DATASET EXTRACT:
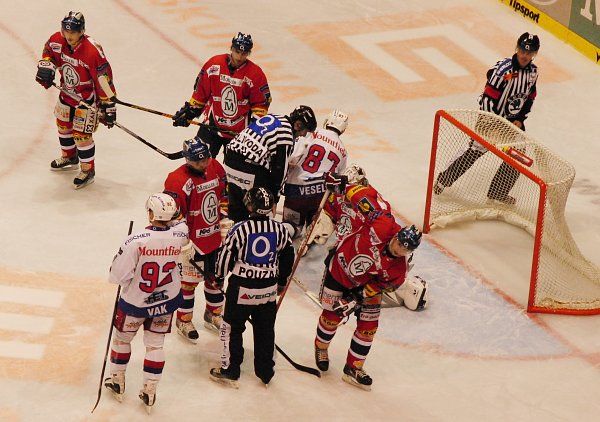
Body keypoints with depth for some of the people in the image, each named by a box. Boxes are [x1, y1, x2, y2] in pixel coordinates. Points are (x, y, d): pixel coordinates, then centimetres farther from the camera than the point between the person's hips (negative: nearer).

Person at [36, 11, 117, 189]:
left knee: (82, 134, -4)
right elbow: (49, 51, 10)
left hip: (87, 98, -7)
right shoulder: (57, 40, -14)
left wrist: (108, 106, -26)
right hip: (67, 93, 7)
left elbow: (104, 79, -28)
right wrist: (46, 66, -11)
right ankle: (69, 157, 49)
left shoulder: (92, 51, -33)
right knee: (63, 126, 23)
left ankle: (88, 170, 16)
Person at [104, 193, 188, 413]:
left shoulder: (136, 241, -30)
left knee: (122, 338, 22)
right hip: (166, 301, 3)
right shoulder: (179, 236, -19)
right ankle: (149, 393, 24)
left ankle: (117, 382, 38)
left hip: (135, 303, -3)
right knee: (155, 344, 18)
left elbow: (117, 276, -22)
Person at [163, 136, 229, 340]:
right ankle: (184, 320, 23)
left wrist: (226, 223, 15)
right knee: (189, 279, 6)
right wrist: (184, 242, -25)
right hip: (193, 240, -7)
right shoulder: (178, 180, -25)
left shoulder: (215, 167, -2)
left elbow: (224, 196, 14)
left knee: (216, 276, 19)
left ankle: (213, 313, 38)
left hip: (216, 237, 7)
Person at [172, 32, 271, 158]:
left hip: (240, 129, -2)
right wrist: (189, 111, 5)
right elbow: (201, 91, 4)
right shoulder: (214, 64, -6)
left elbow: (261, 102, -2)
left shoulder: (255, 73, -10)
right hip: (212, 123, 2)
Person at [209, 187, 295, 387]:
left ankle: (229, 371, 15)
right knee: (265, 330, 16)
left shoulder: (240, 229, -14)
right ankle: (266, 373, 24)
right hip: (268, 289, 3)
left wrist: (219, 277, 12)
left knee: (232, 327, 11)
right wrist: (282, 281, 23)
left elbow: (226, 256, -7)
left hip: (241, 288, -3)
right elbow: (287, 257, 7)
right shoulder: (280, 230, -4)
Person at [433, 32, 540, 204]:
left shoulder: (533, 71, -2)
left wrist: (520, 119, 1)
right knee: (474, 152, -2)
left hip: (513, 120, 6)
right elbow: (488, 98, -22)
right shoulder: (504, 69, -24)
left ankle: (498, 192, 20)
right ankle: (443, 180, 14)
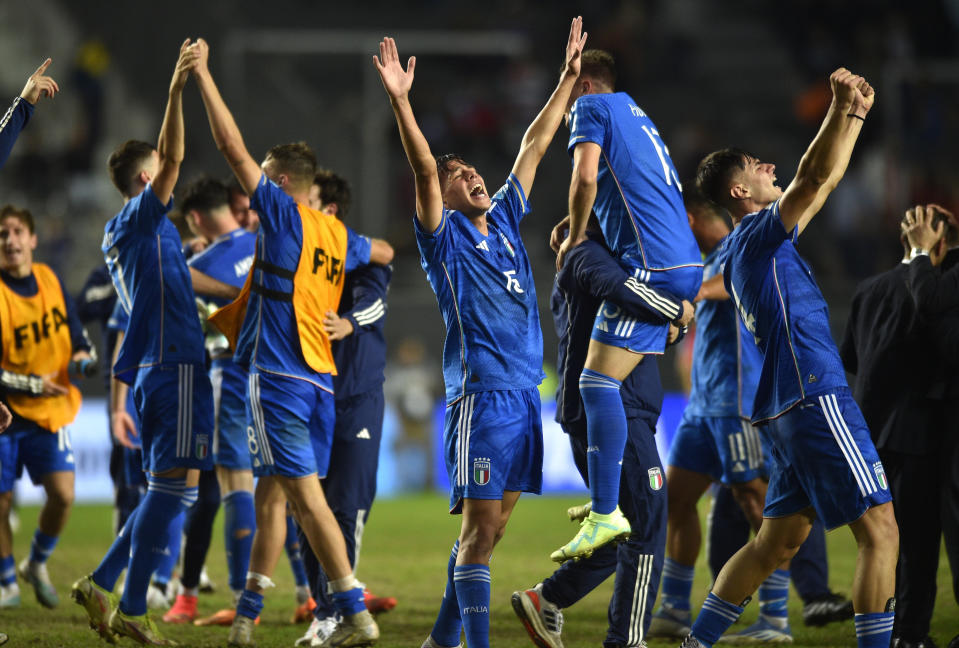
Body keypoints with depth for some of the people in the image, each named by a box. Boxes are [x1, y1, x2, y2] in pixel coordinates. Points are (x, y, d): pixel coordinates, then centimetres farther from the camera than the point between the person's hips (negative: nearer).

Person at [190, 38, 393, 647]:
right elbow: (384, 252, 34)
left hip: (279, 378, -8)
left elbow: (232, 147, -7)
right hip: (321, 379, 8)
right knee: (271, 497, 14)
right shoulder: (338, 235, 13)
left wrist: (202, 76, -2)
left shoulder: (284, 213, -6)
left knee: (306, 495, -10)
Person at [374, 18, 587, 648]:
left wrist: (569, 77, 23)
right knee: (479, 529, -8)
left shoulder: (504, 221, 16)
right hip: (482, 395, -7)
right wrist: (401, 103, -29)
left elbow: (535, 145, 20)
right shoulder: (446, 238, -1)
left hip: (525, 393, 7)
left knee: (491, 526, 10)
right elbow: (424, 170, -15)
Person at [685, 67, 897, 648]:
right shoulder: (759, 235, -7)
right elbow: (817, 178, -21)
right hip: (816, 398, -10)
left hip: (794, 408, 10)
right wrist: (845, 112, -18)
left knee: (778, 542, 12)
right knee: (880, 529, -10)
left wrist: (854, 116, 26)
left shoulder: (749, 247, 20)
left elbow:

WORK INSTRUCTIONS: Rewrite the stretch from the start of these lines through the line containing "right hip: (166, 301, 3)", both ends included, in full, multiplying every keypoint value in the answers (the x and y pixel coordinates and the depth) by 1.8 and rounding each to a whole number, with halves rounded up. Omit the picture from your answer.

RESULT OF THIS EXERCISE:
Body keypoints with depth for some of the people in the image, each named by a box. Boxes are [x1, y1, x2, y2] in pixel coordinates. Points are (x, y, d): pixel coordinates, then centimetres farther from the camera than the point between the person's hips (negative: nearer).

Person at [36, 11, 117, 189]:
left knee: (148, 241, -7)
right elbow: (88, 92, 18)
left hip: (157, 176, -13)
right shoulder: (103, 72, -25)
left wrist: (194, 191, -47)
right hip: (121, 167, 13)
left elbow: (187, 142, -50)
right wrist: (83, 119, -20)
right ankle: (124, 283, 88)
left shoulder: (166, 92, -59)
right knee: (113, 227, 41)
left ankle: (158, 306, 29)
Person at [104, 193, 188, 413]:
left shoulder: (245, 434, -54)
left knee: (220, 608, 40)
right hip: (299, 542, 5)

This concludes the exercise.